==== Listing ====

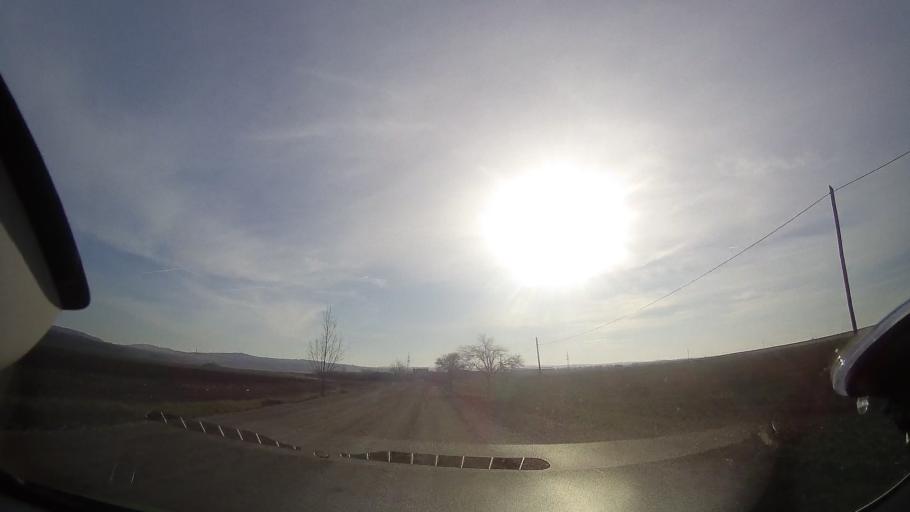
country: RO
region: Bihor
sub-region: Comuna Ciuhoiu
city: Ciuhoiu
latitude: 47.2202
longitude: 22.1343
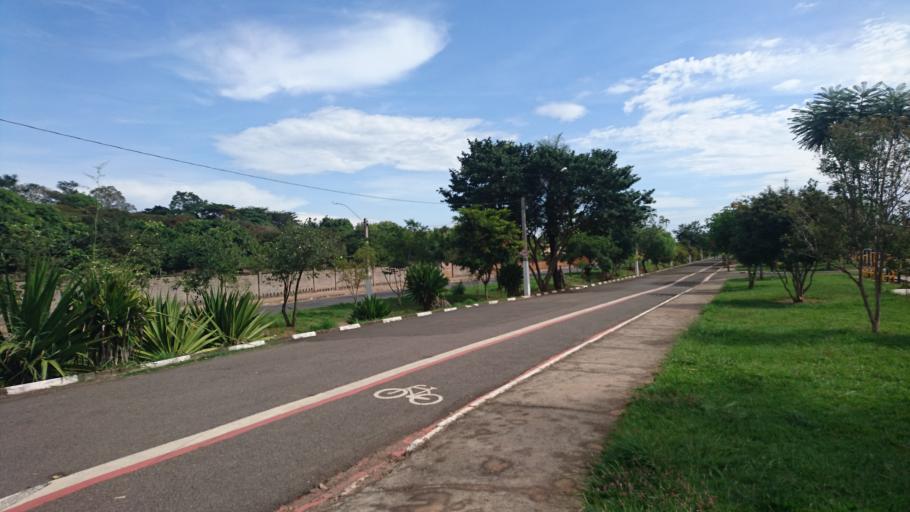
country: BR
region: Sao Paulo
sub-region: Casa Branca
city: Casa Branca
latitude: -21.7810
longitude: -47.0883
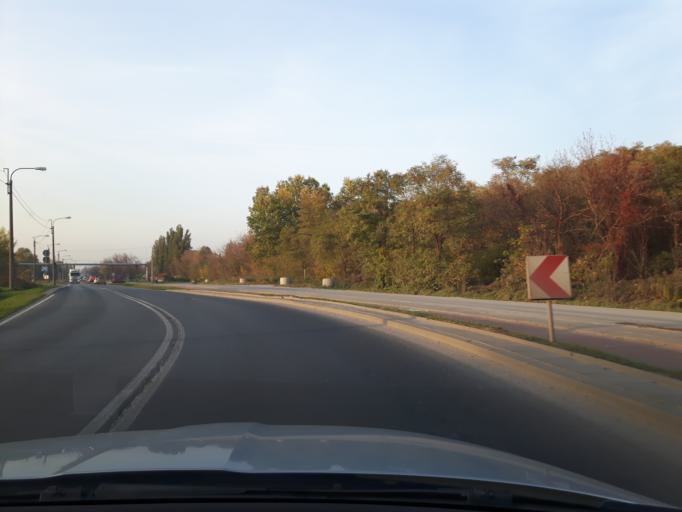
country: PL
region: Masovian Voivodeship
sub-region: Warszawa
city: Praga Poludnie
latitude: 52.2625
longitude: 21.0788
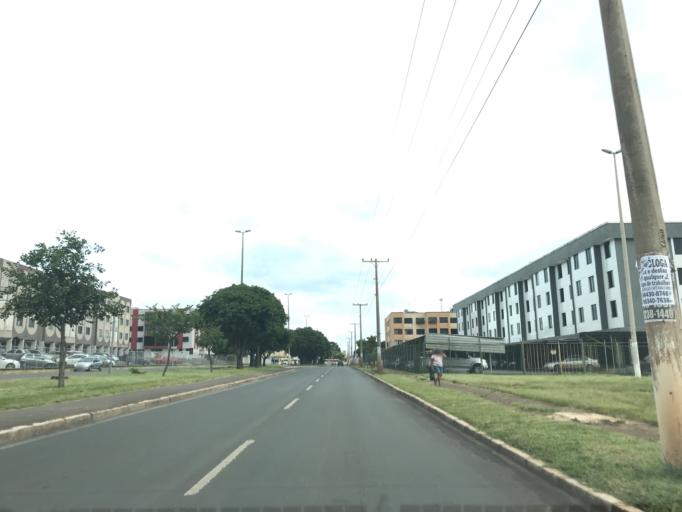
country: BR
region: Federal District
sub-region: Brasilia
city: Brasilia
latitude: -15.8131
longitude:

====

> [Requirement]
Lay out every line of the items above as a Markdown table with two columns, "Row" for the line's number and "Line" for its text, skipping any blank lines. Leave the pictures out.

> [Answer below]
| Row | Line |
|---|---|
| 1 | country: RO |
| 2 | region: Bihor |
| 3 | sub-region: Comuna Ciuhoiu |
| 4 | city: Ciuhoiu |
| 5 | latitude: 47.2202 |
| 6 | longitude: 22.1343 |
| 7 | country: BR |
| 8 | region: Sao Paulo |
| 9 | sub-region: Casa Branca |
| 10 | city: Casa Branca |
| 11 | latitude: -21.7810 |
| 12 | longitude: -47.0883 |
| 13 | country: PL |
| 14 | region: Masovian Voivodeship |
| 15 | sub-region: Warszawa |
| 16 | city: Praga Poludnie |
| 17 | latitude: 52.2625 |
| 18 | longitude: 21.0788 |
| 19 | country: BR |
| 20 | region: Federal District |
| 21 | sub-region: Brasilia |
| 22 | city: Brasilia |
| 23 | latitude: -15.8131 |
| 24 | longitude: |